WHAT IS BEING ASKED> Repeat each line of the listing exactly as written.

GIVEN INFORMATION>
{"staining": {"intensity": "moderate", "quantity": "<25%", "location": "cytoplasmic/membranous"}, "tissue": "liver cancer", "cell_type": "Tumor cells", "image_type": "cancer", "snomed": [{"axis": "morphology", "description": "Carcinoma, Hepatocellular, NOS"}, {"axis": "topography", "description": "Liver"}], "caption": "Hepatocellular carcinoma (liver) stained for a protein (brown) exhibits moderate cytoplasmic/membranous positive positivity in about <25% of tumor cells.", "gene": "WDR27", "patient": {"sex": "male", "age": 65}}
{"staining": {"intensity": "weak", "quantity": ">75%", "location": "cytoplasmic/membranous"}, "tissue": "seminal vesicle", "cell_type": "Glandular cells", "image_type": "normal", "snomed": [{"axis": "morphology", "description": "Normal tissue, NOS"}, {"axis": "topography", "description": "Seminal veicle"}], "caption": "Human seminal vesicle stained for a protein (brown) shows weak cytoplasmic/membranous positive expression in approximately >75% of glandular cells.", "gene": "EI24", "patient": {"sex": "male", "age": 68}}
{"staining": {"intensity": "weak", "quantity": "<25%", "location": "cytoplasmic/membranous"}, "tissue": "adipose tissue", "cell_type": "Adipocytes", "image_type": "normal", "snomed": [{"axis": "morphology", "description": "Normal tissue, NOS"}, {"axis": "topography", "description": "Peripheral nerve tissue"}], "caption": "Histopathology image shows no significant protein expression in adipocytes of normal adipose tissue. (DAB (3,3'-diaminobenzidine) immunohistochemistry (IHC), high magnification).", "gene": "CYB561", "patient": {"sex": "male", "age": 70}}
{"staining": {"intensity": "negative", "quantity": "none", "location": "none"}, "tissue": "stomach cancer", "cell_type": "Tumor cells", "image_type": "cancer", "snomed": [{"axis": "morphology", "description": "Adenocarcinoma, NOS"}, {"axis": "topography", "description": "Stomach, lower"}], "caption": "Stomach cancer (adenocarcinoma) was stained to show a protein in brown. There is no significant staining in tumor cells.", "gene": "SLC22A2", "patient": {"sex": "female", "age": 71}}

TASK RESULT>
{"staining": {"intensity": "moderate", "quantity": "<25%", "location": "cytoplasmic/membranous"}, "tissue": "liver cancer", "cell_type": "Tumor cells", "image_type": "cancer", "snomed": [{"axis": "morphology", "description": "Carcinoma, Hepatocellular, NOS"}, {"axis": "topography", "description": "Liver"}], "caption": "Hepatocellular carcinoma (liver) stained for a protein (brown) exhibits moderate cytoplasmic/membranous positive positivity in about <25% of tumor cells.", "gene": "WDR27", "patient": {"sex": "male", "age": 65}}
{"staining": {"intensity": "weak", "quantity": ">75%", "location": "cytoplasmic/membranous"}, "tissue": "seminal vesicle", "cell_type": "Glandular cells", "image_type": "normal", "snomed": [{"axis": "morphology", "description": "Normal tissue, NOS"}, {"axis": "topography", "description": "Seminal veicle"}], "caption": "Human seminal vesicle stained for a protein (brown) shows weak cytoplasmic/membranous positive expression in approximately >75% of glandular cells.", "gene": "EI24", "patient": {"sex": "male", "age": 68}}
{"staining": {"intensity": "weak", "quantity": "<25%", "location": "cytoplasmic/membranous"}, "tissue": "adipose tissue", "cell_type": "Adipocytes", "image_type": "normal", "snomed": [{"axis": "morphology", "description": "Normal tissue, NOS"}, {"axis": "topography", "description": "Peripheral nerve tissue"}], "caption": "Histopathology image shows no significant protein expression in adipocytes of normal adipose tissue. (DAB (3,3'-diaminobenzidine) immunohistochemistry (IHC), high magnification).", "gene": "CYB561", "patient": {"sex": "male", "age": 70}}
{"staining": {"intensity": "negative", "quantity": "none", "location": "none"}, "tissue": "stomach cancer", "cell_type": "Tumor cells", "image_type": "cancer", "snomed": [{"axis": "morphology", "description": "Adenocarcinoma, NOS"}, {"axis": "topography", "description": "Stomach, lower"}], "caption": "Stomach cancer (adenocarcinoma) was stained to show a protein in brown. There is no significant staining in tumor cells.", "gene": "SLC22A2", "patient": {"sex": "female", "age": 71}}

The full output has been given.